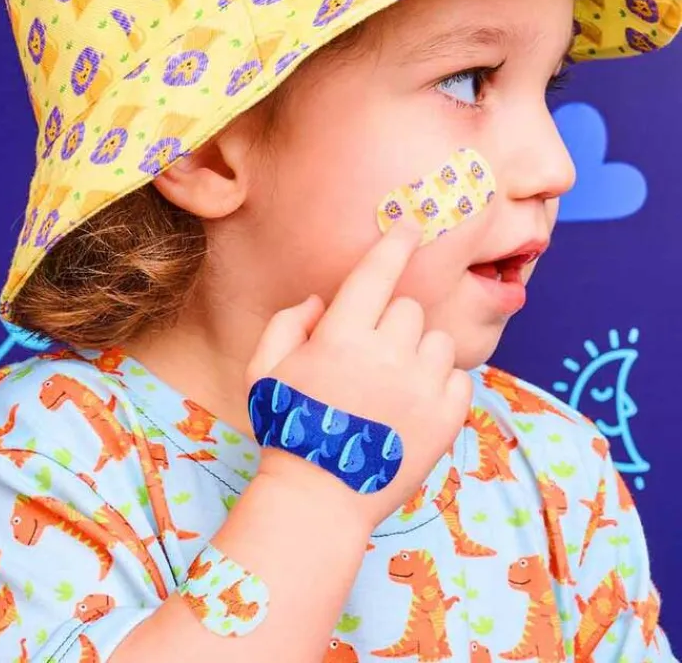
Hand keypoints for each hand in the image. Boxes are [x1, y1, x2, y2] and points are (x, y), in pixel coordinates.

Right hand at [245, 222, 471, 530]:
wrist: (320, 498)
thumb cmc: (288, 428)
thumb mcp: (264, 370)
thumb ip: (288, 322)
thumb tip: (323, 300)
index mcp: (341, 338)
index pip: (377, 272)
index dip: (394, 243)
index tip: (410, 225)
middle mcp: (387, 356)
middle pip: (409, 308)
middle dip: (390, 323)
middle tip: (371, 355)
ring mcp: (422, 388)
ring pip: (436, 340)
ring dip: (417, 353)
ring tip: (393, 384)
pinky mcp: (447, 418)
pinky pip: (459, 377)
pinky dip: (439, 384)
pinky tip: (412, 405)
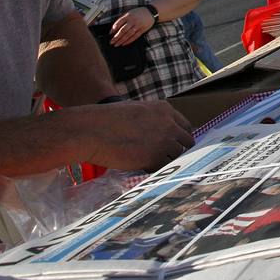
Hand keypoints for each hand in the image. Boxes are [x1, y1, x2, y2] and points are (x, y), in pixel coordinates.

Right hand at [68, 101, 194, 170]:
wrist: (93, 131)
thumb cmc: (107, 120)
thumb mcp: (136, 111)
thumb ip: (152, 119)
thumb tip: (160, 133)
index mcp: (165, 109)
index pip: (186, 126)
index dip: (180, 137)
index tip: (175, 145)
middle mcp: (169, 124)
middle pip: (187, 142)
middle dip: (178, 150)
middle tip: (166, 158)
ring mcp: (164, 141)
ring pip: (177, 156)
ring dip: (166, 161)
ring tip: (149, 163)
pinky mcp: (155, 158)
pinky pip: (163, 168)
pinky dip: (156, 170)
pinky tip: (143, 167)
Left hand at [110, 7, 155, 46]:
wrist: (151, 12)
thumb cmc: (138, 12)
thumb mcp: (130, 12)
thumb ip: (123, 18)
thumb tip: (114, 27)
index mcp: (129, 15)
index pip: (119, 22)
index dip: (113, 28)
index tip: (109, 33)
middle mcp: (133, 20)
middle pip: (123, 30)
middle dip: (116, 37)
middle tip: (111, 42)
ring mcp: (138, 25)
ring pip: (128, 34)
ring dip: (121, 40)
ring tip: (116, 44)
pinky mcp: (143, 29)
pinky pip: (135, 36)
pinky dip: (129, 41)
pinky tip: (124, 44)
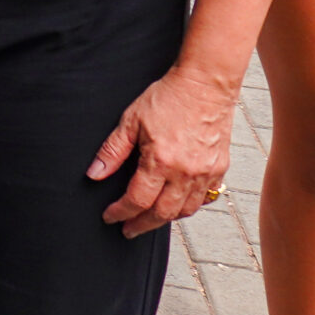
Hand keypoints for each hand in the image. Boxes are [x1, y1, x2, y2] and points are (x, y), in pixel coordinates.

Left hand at [90, 64, 234, 237]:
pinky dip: (189, 206)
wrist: (206, 84)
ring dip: (166, 218)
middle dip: (142, 224)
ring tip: (149, 219)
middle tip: (128, 230)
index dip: (121, 212)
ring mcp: (206, 173)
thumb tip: (94, 174)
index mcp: (161, 162)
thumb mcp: (131, 120)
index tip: (110, 217)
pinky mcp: (220, 168)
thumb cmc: (168, 98)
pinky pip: (205, 198)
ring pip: (186, 210)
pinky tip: (177, 205)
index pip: (137, 200)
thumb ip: (112, 151)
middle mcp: (186, 172)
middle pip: (162, 213)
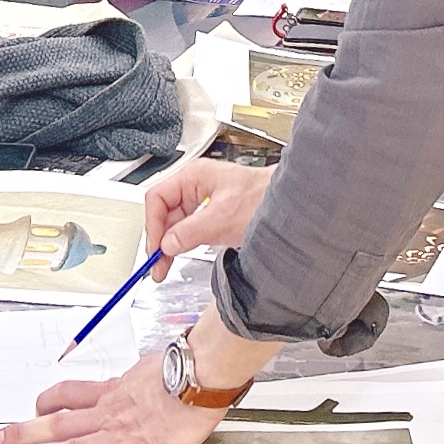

WHAT YOU HAVE TO DO »
Please output the full listing above exactly, minus any pictures.

YOUR SOLUTION »
Hand keypoints for each hand in the image. Boxes are [x1, y1, x2, y2] and points are (x, y), in pixel coordinates.

Right hand at [245, 222, 471, 530]:
wrist: (320, 498)
thumb cmc: (288, 428)
thumb mcp: (264, 370)
thumb ip: (288, 322)
thumb tip: (323, 300)
index mcp: (341, 338)
index pip: (377, 272)
index dip: (394, 243)
index tip: (410, 225)
middle mcp: (387, 356)
middle pip: (409, 308)
middle dip: (390, 323)
middle tip: (371, 355)
ring mcp: (422, 388)
ring pip: (436, 340)
ring dip: (417, 353)
ring tip: (393, 384)
pinky mcp: (447, 418)
pinky pip: (459, 377)
pinky dip: (439, 384)
pinky tip: (412, 405)
Hand keypoints for each hand in the image. Boxes are [x1, y1, x2, y2] and points are (x, y), in pixel coordinates.

Right hand at [68, 101, 194, 170]:
wrist: (93, 131)
thumb cmc: (107, 120)
thumb mcp: (136, 111)
thumb ip: (152, 119)
thumb tip: (160, 133)
index mcp: (165, 109)
index pip: (186, 126)
index dip: (180, 137)
index tip: (175, 145)
middle mcp: (169, 124)
middle pip: (187, 142)
middle dip: (178, 150)
middle tip: (166, 158)
ring mcp: (164, 141)
ring pip: (177, 156)
ring dip: (166, 161)
ring tip: (149, 163)
pinky mcp: (155, 158)
pinky pip: (163, 168)
pinky dip: (156, 170)
pinky tip: (143, 167)
Left hand at [110, 7, 155, 46]:
wrist: (151, 12)
thumb cmc: (138, 12)
thumb mcp: (130, 12)
thumb ip: (123, 18)
thumb tip: (114, 27)
index mcp: (129, 15)
index pip: (119, 22)
index dip: (113, 28)
index tip: (109, 33)
middle mcp: (133, 20)
middle pip: (123, 30)
middle dip: (116, 37)
middle tip: (111, 42)
ring mcp: (138, 25)
ring pip: (128, 34)
ring dip: (121, 40)
ring tip: (116, 44)
pinky mcp: (143, 29)
pinky pip: (135, 36)
pinky dip: (129, 41)
pinky tip: (124, 44)
Hand keypoints for each hand in the image. Boxes are [x1, y1, x2, y2] and points are (x, y), in pixel coordinates.

Left hand at [90, 64, 234, 237]:
pinky dip: (189, 206)
wrist: (206, 84)
ring dip: (166, 218)
middle dip: (142, 224)
ring tip: (149, 219)
middle tip: (128, 230)
index dip: (121, 212)
ring mcp: (206, 173)
thumb tip: (94, 174)
index mcp: (161, 162)
thumb mcp: (131, 120)
index tip: (110, 217)
pinky mcp: (220, 168)
thumb cmc: (168, 98)
pinky pip: (205, 198)
ring pip: (186, 210)
pinky tip: (177, 205)
index pip: (137, 200)
thumb ip: (112, 151)
middle mcp: (186, 172)
middle pip: (162, 213)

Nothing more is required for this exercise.